La Cámara baja renueva 127 de sus 257 bancas. En la antesala de la disputa, La Libertad Avanza (LLA) solo arriesga ocho escaños en Diputados, mientras que sus principales competidores exponen un alto porcentaje de su capital legislativo. Sin embargo, en la cuenta, que es más compleja, se deben sumar los aliados habituales del oficialismo: el PRO y la UCR.
LLA en busca del tercio en Diputados
El oficialismo nacional, que actualmente cuenta con 37 diputados, parte con una ventaja estructural: casi no expone bancas. El objetivo central de La Libertad Avanza es ampliar su bloque y acercarse al tercio de la Cámara (86 escaños) para blindar vetos presidenciales y bloquear mayorías especiales.
Aun con una elección favorable, LLA no alcanza el quórum propio ni el tercio garantizado sin aliados estables. Por esta razón, necesita mantener el apoyo del PRO y de parte de los bloques provinciales.

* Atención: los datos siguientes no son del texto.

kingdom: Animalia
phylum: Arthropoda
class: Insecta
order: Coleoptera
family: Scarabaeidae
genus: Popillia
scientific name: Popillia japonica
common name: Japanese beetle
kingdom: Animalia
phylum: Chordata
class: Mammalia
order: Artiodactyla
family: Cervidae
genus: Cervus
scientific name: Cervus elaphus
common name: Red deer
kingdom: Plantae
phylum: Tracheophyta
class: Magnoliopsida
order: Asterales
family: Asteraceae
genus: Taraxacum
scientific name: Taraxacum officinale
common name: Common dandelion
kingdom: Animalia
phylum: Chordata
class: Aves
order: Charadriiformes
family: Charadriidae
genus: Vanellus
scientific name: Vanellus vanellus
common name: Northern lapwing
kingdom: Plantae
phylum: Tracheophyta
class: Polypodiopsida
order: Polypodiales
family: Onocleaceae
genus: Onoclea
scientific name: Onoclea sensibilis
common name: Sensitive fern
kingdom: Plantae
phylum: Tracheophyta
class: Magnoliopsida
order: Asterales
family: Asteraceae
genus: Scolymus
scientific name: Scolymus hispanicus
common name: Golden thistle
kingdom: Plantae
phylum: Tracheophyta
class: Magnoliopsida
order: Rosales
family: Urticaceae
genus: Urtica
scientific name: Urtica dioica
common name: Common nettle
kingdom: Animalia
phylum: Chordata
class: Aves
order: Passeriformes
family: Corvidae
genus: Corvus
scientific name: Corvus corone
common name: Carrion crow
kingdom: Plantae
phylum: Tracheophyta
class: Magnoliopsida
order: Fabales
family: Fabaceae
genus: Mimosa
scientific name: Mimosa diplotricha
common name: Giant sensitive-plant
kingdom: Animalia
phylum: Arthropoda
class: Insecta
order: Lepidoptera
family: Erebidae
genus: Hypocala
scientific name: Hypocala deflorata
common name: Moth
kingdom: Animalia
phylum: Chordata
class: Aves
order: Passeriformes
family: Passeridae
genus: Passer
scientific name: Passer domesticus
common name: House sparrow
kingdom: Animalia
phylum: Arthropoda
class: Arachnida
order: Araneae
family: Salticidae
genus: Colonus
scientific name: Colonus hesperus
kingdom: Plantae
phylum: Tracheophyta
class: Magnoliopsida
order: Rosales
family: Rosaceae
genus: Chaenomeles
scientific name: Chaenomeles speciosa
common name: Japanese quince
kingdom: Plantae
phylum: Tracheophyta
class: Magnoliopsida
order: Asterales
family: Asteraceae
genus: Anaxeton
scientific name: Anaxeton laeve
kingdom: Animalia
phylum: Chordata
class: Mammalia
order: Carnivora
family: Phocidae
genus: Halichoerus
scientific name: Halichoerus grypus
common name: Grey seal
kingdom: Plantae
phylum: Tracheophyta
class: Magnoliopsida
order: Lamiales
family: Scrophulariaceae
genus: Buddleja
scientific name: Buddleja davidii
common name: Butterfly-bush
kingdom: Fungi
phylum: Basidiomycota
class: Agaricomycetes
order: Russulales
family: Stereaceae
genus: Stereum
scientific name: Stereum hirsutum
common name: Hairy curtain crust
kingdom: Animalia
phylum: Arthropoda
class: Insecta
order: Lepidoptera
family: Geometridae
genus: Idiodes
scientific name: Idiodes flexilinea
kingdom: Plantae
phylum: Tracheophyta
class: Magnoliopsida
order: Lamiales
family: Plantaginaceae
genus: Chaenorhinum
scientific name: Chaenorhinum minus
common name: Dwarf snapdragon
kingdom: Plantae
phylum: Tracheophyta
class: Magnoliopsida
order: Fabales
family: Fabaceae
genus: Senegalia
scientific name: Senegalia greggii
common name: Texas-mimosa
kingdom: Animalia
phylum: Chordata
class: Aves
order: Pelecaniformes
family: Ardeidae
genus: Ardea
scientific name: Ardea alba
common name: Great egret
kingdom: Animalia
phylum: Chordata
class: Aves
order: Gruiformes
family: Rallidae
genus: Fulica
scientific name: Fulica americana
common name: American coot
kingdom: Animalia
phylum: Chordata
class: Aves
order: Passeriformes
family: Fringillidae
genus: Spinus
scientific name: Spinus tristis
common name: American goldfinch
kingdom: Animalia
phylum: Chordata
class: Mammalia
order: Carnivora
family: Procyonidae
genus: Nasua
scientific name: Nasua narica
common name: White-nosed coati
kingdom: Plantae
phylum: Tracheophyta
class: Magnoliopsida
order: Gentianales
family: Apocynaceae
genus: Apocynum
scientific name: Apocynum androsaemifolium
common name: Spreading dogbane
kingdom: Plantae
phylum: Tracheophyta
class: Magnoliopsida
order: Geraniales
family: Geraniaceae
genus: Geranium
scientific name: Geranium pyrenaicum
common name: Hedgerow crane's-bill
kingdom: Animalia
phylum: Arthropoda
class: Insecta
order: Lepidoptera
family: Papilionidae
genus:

Unión por la Patria defiende la primera minoría
Unión por la Patria (UP), que hoy cuenta con 98 diputados, enfrenta el mayor riesgo. El peronismo expone 46 de sus 98 bancas. Su objetivo fundamental es defender la primera minoría y sostener su capacidad de bloqueo legislativo.
La estrategia de UP se concentra en obtener buenos resultados en Buenos Aires, Santa Fe, Córdoba y los distritos del Norte Grande, buscando evitar que el voto opositor se concentre en LLA y el PRO.
El desafío de los aliados tradicionales
Otros bloques también arriesgan una alta proporción de sus miembros, lo que condiciona sus objetivos y su capacidad de negociación futura.
El PRO expone 21 de sus 35 bancas. Su objetivo es retener volumen para negociar mejor con LLA. Si mantiene su posición como segundo socio del oficialismo, incide en la agenda y en los nombres clave. Si cae, pierde influencia. En este caso, la cuenta es más compleja y saber qué pasará con el bloque amarillo es una quimera.
La unidad en muchos distritos, como CABA y la provincia de Buenos Aires, complica el cálculo. Lo cierto es que todo lo que retenga o sume el PRO irá, por lo menos por ahora, a la cuenta del oficialismo en esa búsqueda de los 86 legisladores que le garanticen el tercio.
La UCR arriesga 11 de sus 14 escaños. La dispersión entre tres corrientes (UCR, Democracia para Siempre y la “Liga”) suma dificultad a su objetivo de evitar la sangría. Más allá de los detalles, lo más probable es que la UCR vea reducida su participación y su incidencia.
Encuentro Federal, la Coalición Cívica y algunos bloques provinciales pequeños ponen en juego gran parte de sus bancas. El futuro es incierto en estos casos y la búsqueda es tan solo sobrevivir a la polarización.